Single by Nas

from the album Illmatic
- Released: January 18, 1994
- Recorded: 1992
- Genre: East Coast hip-hop; hardcore hip-hop; jazz rap;
- Length: 3:22
- Label: Columbia
- Songwriters: Nasir Jones; William Mitchell; Steven Porcaro; John Bettis;
- Producer: Large Professor

Nas singles chronology
| "Halftime" (1992) | "It Ain't Hard to Tell" (1994) | "Life's a Bitch" (1994) |

Music video
- "It Ain't Hard to Tell" on YouTube

= It Ain't Hard to Tell =

1994 single by Nas

"It Ain't Hard to Tell" is the second single and last track from American rapper Nas' debut album, Illmatic (1994). Although the track was technically the second single on the album, it was the first single to be released after the album was pressed in 1994. The first single, "Halftime," was released two years prior to Illmatics debut.

"It Ain't Hard to Tell" was produced by Large Professor, and samples Michael Jackson's 1983 hit single "Human Nature", "N.T." by Kool & the Gang, "Long Red" by Mountain and "Slow Dance" by Stanley Clarke. The single reached number 91 on the US Billboard Hot 100 chart.

===============

ACTIVITIES:
1. Summarize the article on "It Ain't Hard to Tell" in two sentences.
2. According to the article on "It Ain't Hard to Tell," what position did the single reach on the US Billboard Hot 100 chart?
3. Pick up the article on "It Ain't Hard to Tell" from its final sentence and carry it forward.

AVAILABLE DATA:
===============

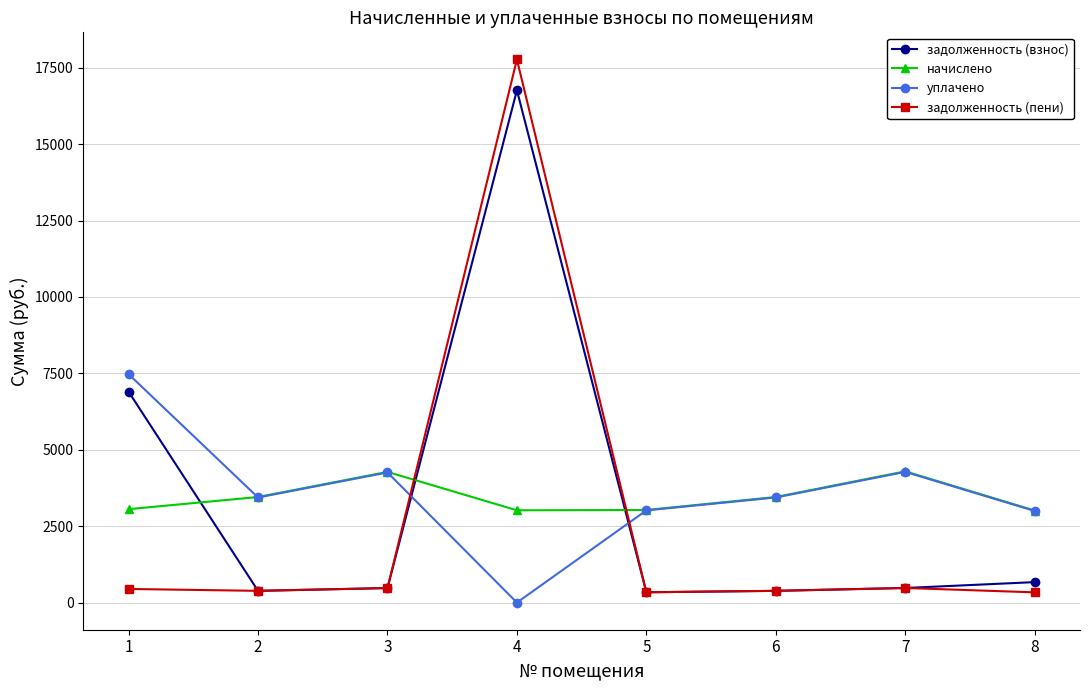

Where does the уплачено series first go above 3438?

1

===============

EXPECTED OUTPUTS:
1. "It Ain't Hard to Tell" is the second single and final track from Nas' debut album, Illmatic (1994), and was the first single released after the album was pressed, since the first single, "Halftime," came out two years earlier. Produced by Large Professor, the song samples Michael Jackson's "Human Nature," Kool & the Gang's "N.T.," Mountain's "Long Red," and Stanley Clarke's "Slow Dance," and it reached number 91 on the US Billboard Hot 100.

2. Number 91.

3.
In 1991, Nas recorded a demo tape for Columbia Records, featuring the original version of "It Ain't Hard to Tell" named "Nas Will Prevail". This version is roughly 90 seconds longer, includes longer different verses, and has a more subdued, jazzier beat close to the album version. Pitchfork Media's included the song at number 28 on their Top 200 Tracks of the 90s.

==Music video==
The music video was directed by Ralph McDaniels. Nas created a homage to Wild Style (1983), the first hip hop motion picture, while shooting the music video, as he shot portions of the clip on the same stage used for the final scene of Wild Style.

==Single track listing==

===US 12" Vinyl===

====A-Side====
1. "It Ain't Hard to Tell" (Main Mix)

====B-Side====
1. "It Ain't Hard to Tell" (Instrumental)
2. "It Ain't Hard to Tell" (A Cappella)

===US 12" Vinyl (Remix)===

====A-Side====
1. "It Ain't Hard to Tell (Remix)"

====B-Side====
1. "It Ain't Hard to Tell (Remix Instrumental)"

===UK 12" Vinyl===

====A-Side====
1. "It Ain't Hard to Tell" (Main Mix)
2. "It Ain't Hard to Tell" (Main Mix Instrumental)

====B-Side====
1. "It Ain't Hard to Tell" (Remix)
2. "It Ain't Hard to Tell" (Acapella)

===UK 12" Vinyl (The Remixes)===

====A-Side====
1. "It Ain't Hard to Tell (The Stink Mix)"
2. "It Ain't Hard to Tell (The Stink Instrumental Mix)"

====B-Side====
1. "It Ain't Hard to Tell (The Laidback Remix)"
2. "It Ain't Hard to Tell (The Laidback Instrumental Remix)"

===Netherlands 12" Vinyl===

====A-Side====
1. "It Ain't Hard to Tell (Album Mix)" (3:20)
2. "It Ain't Hard to Tell (Album Mix Instrumental)" (3:20)

====B-Side====
1. "It Ain't Hard to Tell (Remix)" (2:50)
2. "It Ain't Hard to Tell (Remix Instrumental)" (2:50)
3. "It Ain't Hard to Tell (A cappella)" (2:24)

===Austria Maxi-CD (COL 660470 2)===
1. "It Ain't Hard to Tell (Main Mix)" (3:25)
2. "It Ain't Hard to Tell (Remix)" (2:53)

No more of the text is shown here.